Fort Colvile farm
My book, The HBC Brigades: Culture, Conflict, and Perilous Journeys of the Fur Trade, was published by Ronsdale Press in July, 2024. You may order the book through your local bookstore or via Amazon. For American booksellers, the distributor for Ronsdale Press in the United States is Independent Publishers Group. Thank you!
J. Orin Oliphant wrote an excellent article on “Old Fort Colville [Colvile]”, and I am again dipping into it to discover what farm animals were to be found there over the years. This article, with the name of the fort mis-spelled, was published in two parts in the Washington Historical Quarterly, vol. 16, 1925.
John Work had been put in charge of building the new fort, and he set out from Fort Vancouver on June 21, 1825. His men were inexperienced fort builders, apparently, and by August he realized that the Company would not be able to move from Spokane House to Fort Colvile that fall. The fort store was under construction but none of the logs that would make its walls were laid. The potatoes that had been planted in the spring by my great-great grandfather, James Birnie, were harvested and stored in a little house that had been specially built for them, and they would serve as seed potatoes for the next year’s planting.
The work of building the fort must have continued over the winter, however, as on March 21, 1826, John Work anticipates the final abandonment of Spokane House. Nevertheless, Fort Colvile was still not occupied when the York Factory Express went out in spring 1826. As a matter of fact, John McLeod Sr., said this of the Kettle Falls where the fort was supposed to have been built:
Arrived at the Grand Rapid about 11 a.m….Got to the Kettle Fall about 1 pm, got all Cross but we had to wait some time to Collect the Indians to help in Carrying the Boats so that the sun was sett before we got the Boat packed and loaded. Started from the Portage and Encamped a little above.
Clearly there was no visible fort at the location yet. In fact, when Aemilius Simpson came into the territory with the returning express in October 1826, he described the new Fort Colvile as “a post merely in progress, a few houses only being completed, & no stockades up for defence.” He wrote more about the neighbouring First Nations camp than he did about the fort itself.
But ten years after Fort Colvile was built, Archibald McDonald bragged about the farm and its animals. Though the article does not say so, this letter must have been written to John McLeod Sr., who was now east of the Rocky Mountains. John McLeod would of course have been interested to hear this story, as he had been the man who brought the first of the farm animals to Fort Colvile via Spokane House. How many, you ask?

- - -

[WHAT IS ASKED]: Translate this sentence from the Fort Colvile farm text into French: "Clearly there was no visible fort at the location yet."

- - -

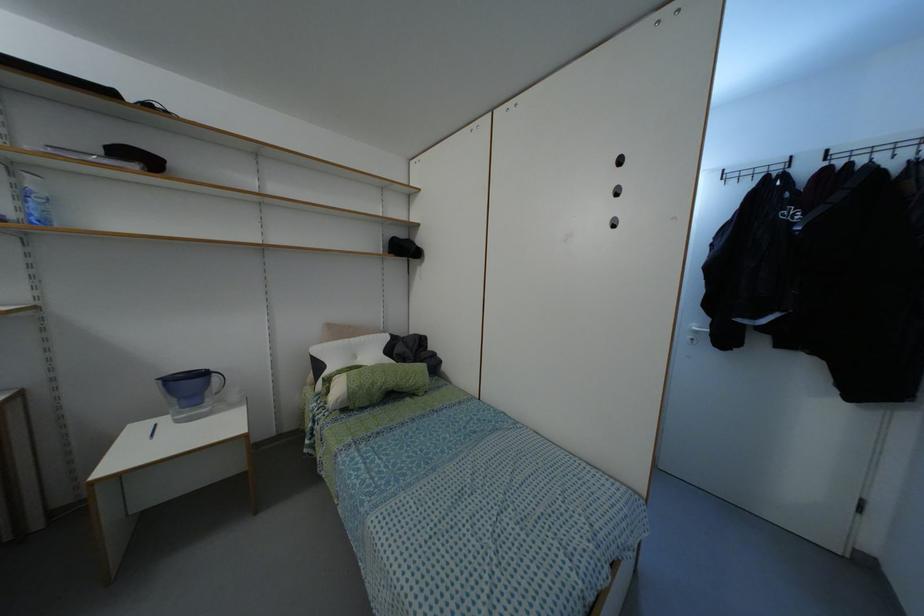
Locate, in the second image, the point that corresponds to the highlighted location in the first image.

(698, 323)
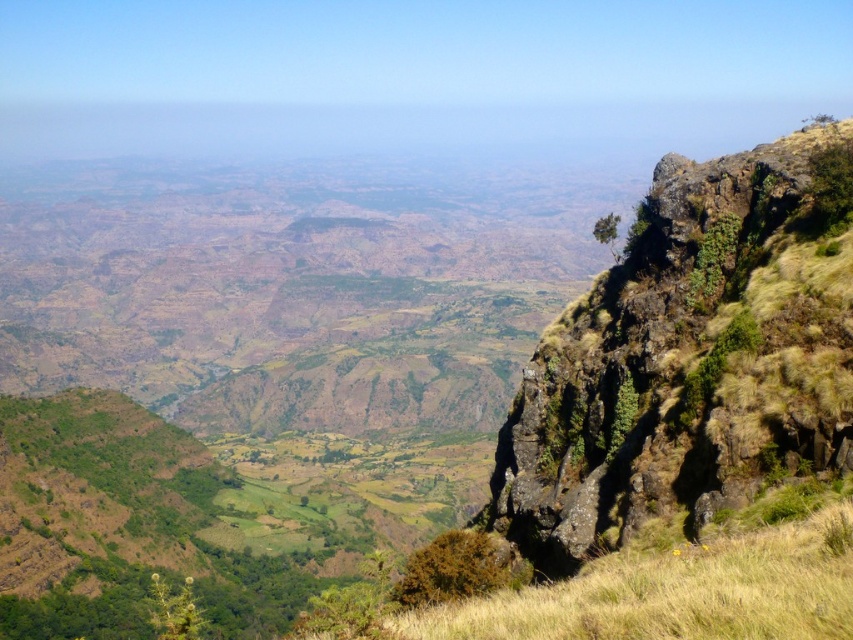
Question: Can you confirm if yellow grassy at right is thinner than green leafy bush at lower right?

Choices:
 (A) yes
 (B) no

Answer: (B)

Question: Which of the following is the farthest from the observer?

Choices:
 (A) green leafy bush at lower right
 (B) yellow grassy at right

Answer: (A)

Question: Observing the image, what is the correct spatial positioning of yellow grassy at right in reference to green leafy bush at lower right?

Choices:
 (A) left
 (B) right

Answer: (B)

Question: Does yellow grassy at right appear over green leafy bush at lower right?

Choices:
 (A) yes
 (B) no

Answer: (A)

- - -

[RESULT]: De toute évidence, il n'y avait encore aucun fort visible à cet endroit.